Gardner et al. [15] found B. vesperuginis in two species: Pi. pipistrellus (19/206, 9.22%) and M. mystacinus (1/11, 9.09%) in UK. Concannon et al. [17] examined by PCR (targeting 18S rDNA) the heart tissue of bats and found B. vesperuginis only in Pipistrellus sp. (6/60, 10%) in the UK. All records of B. vesperuginis, including the present study, indicate that the main host species for B. vesperuginis in Europe are N. noctula and Pipistrellus spp.

The phylogenetic analysis of the 20 18S rDNA sequences showed no variability between them. However, when the more variable cox1 gene was used, the phylogeny demonstrated the presence of a widely distributed clade (five host species, eight localities from Austria, Czech Republic and Romania) and a smaller one, with two host species (N. noctula and Pi. nathusii). In two localities (Babadag and Huda lui Papară, Romania), sequences included in both subclades of the cox1 tree were present.

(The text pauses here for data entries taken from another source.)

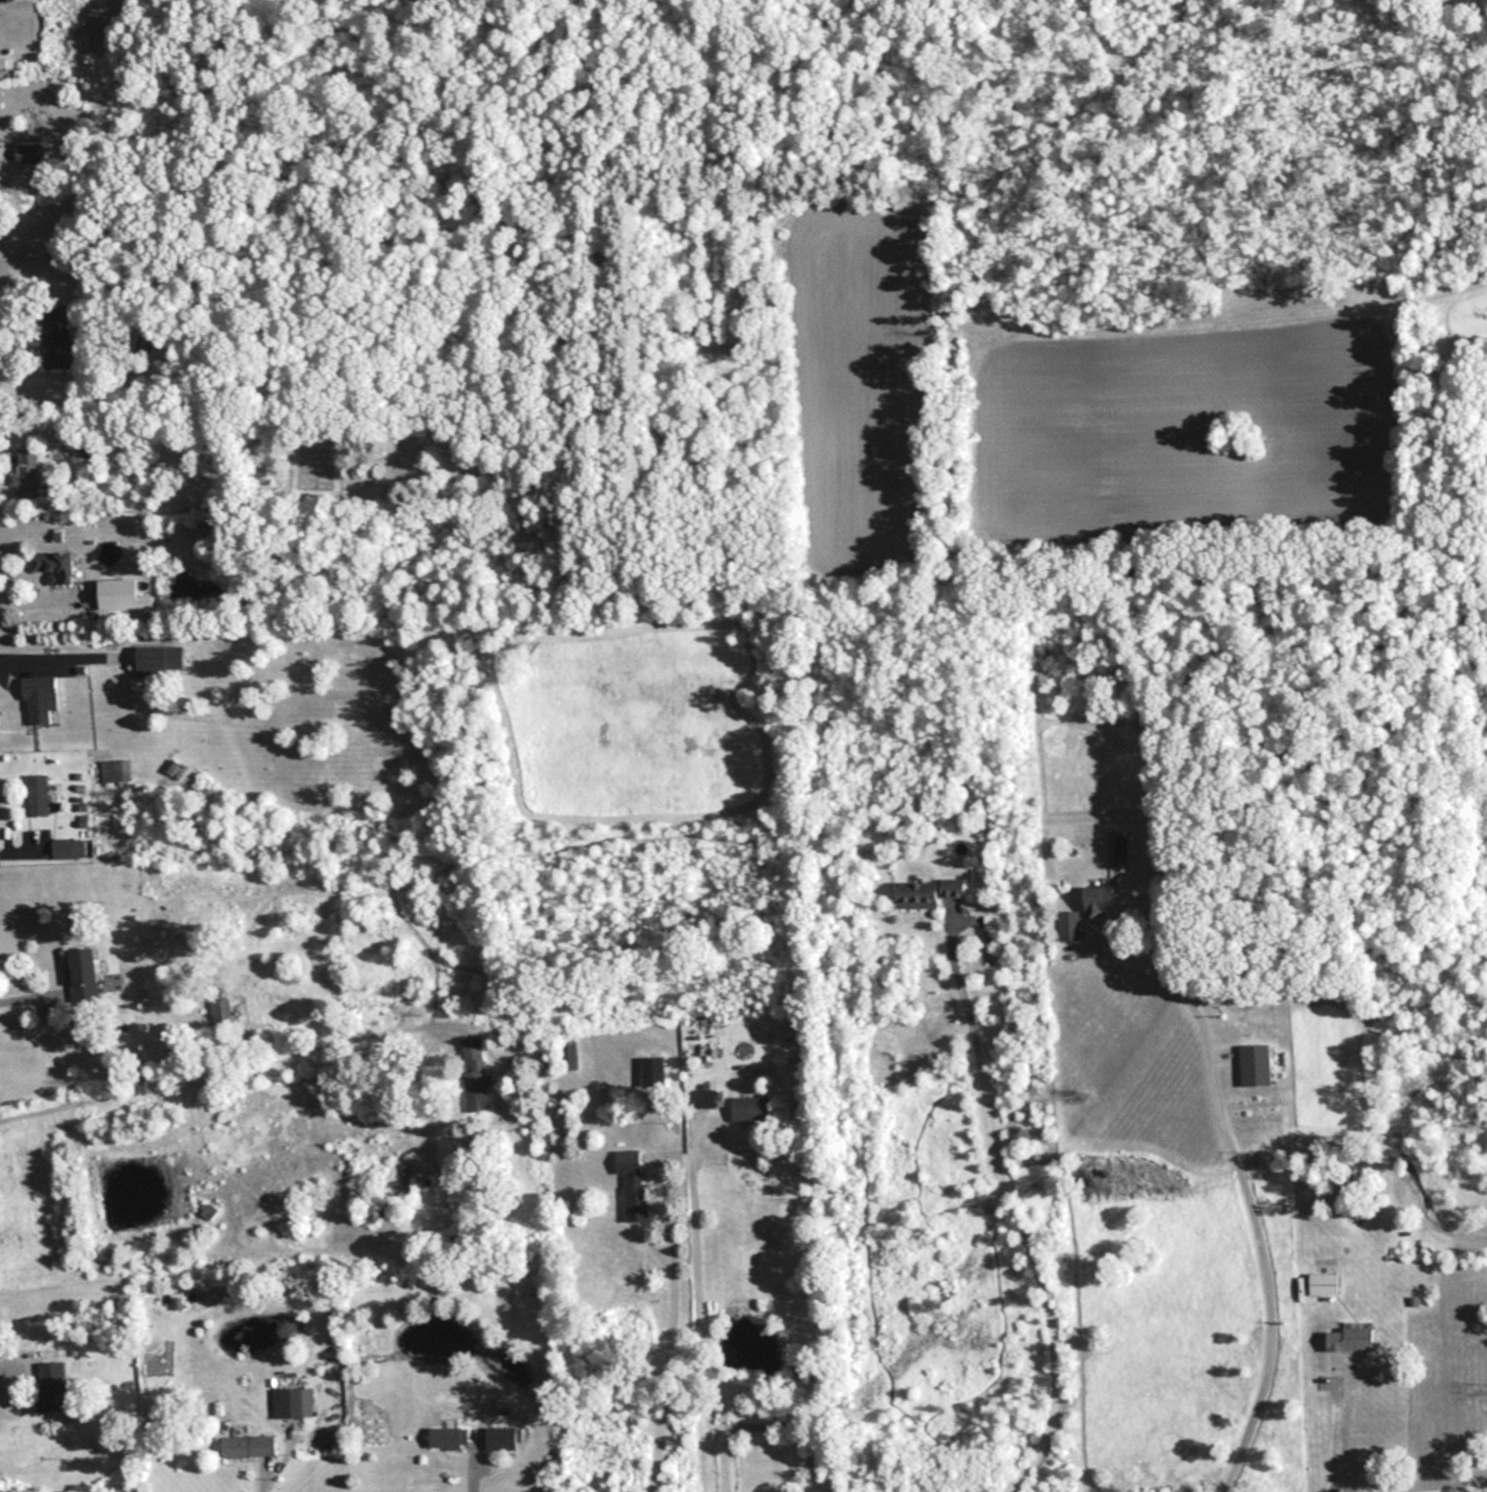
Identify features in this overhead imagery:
building: (31, 153)
building: (54, 344)
building: (27, 472)
building: (55, 566)
road: (22, 585)
road: (62, 643)
building: (152, 660)
building: (40, 699)
building: (37, 795)
road: (24, 838)
building: (68, 849)
building: (928, 892)
building: (1100, 901)
building: (1070, 926)
building: (85, 969)
building: (221, 1010)
building: (568, 1056)
road: (230, 1058)
building: (1255, 1065)
building: (655, 1071)
building: (476, 1074)
building: (709, 1099)
building: (750, 1109)
building: (448, 1149)
building: (633, 1183)
road: (1241, 1189)
road: (1010, 1210)
building: (208, 1212)
building: (1324, 1284)
road: (700, 1299)
road: (672, 1320)
building: (1351, 1340)
building: (52, 1387)
building: (287, 1404)
road: (1329, 1426)
building: (449, 1438)
building: (501, 1438)
building: (250, 1447)
road: (1476, 1491)

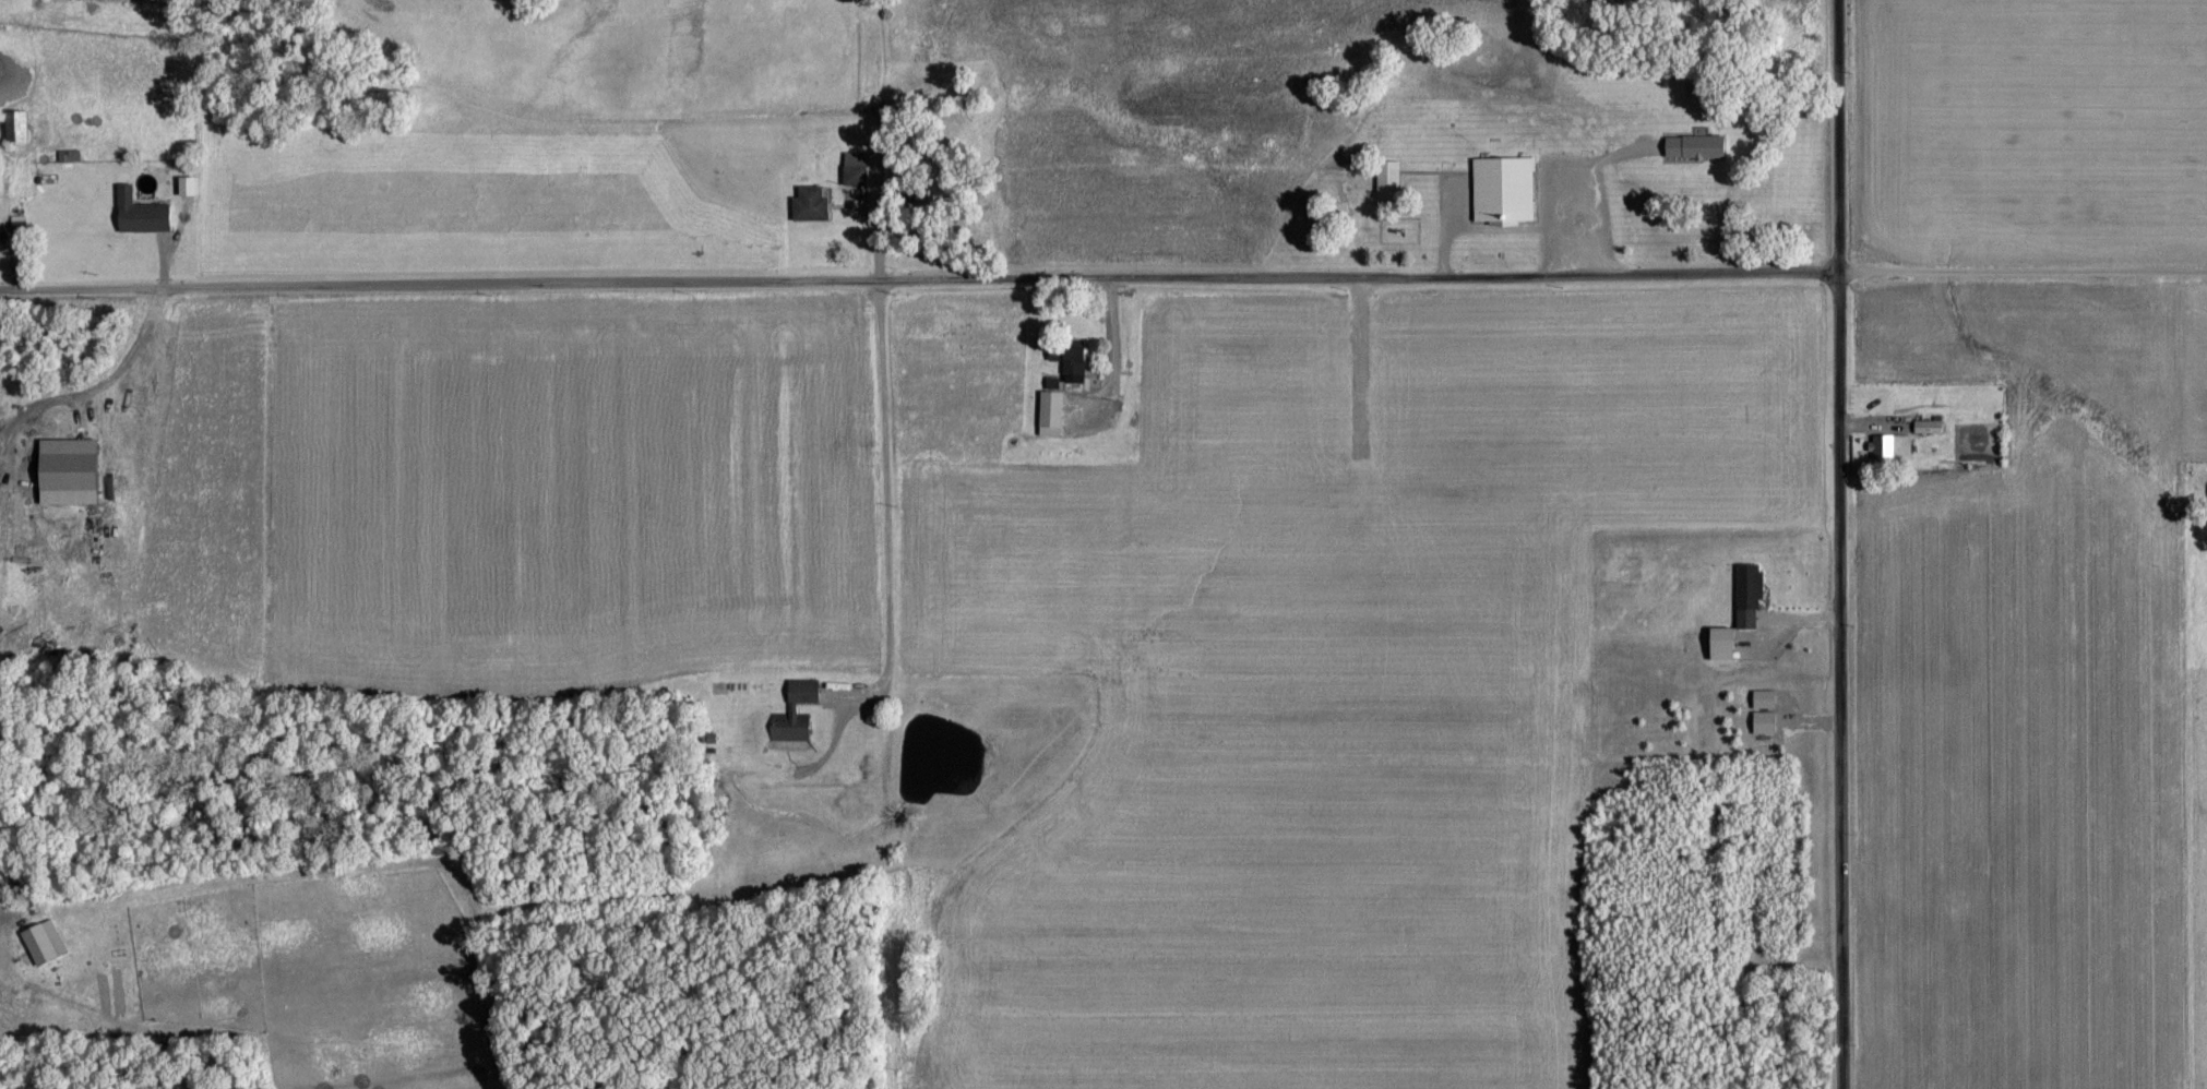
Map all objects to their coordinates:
building: (16, 126)
building: (1695, 147)
building: (1388, 179)
building: (187, 186)
building: (1503, 190)
building: (810, 205)
building: (140, 213)
road: (2023, 273)
road: (919, 283)
building: (1074, 364)
road: (95, 391)
building: (1050, 413)
building: (1928, 427)
building: (1890, 446)
building: (68, 472)
road: (885, 513)
road: (1843, 544)
building: (1748, 597)
building: (1723, 644)
building: (1764, 723)
road: (2, 915)
building: (43, 943)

The life-cycle of B. vesperuginis is unknown. Gardener et al. [15] suggested the involvement of Argas vespertilionis as a vector, as this soft tick was found on the majority of the Pi. pipistrellus bats infected with B. vesperuginis. Similarly, only soft ticks (Ornithodoros marinkellei and Antricola mexicanus) were found on Mormoops megalophylla bats infected with Babesia sp. in Colombia [19]. However, the presence of B. vesperuginis has never been tested in soft ticks of bats. Moreover, for nearly all the Babesia species with a known life-cycle, the vector is a hard tick [35], suggesting a close co-evolution of piroplasms with the family Ixodidae. Nevertheless, Babesia meri is transmitted by Ornithodoros erraticus to the fat sand rat (Psammomys obesus) [36]. In addition, circumstantial evidence indicates the possible role of O. moubata (Argasidae) in the transmission of B. gibsoni in dogs after being artificially infected with this parasite [37], showing that the involvement of a soft tick in the life-cycle of Babesia sp. is possible. All hard ticks identified (a few individuals) on the individual bats included in the present study were examined and proved negative for the presence of B. vesperuginis in a different study [9].

Conclusion

Our study showed a broad geographical distribution of B. vesperuginis in European bats, reporting its presence in five new host species (My. cf. alcathoe, My. bechsteinii, My. myotis, Pi. nathusii, V. murinus). The low variability of 18S rDNA and cox1 sequences and a large number of confirmed host species suggest low host specificity of this piroplasmid and imply the involvement of a rather ubiquitous vector.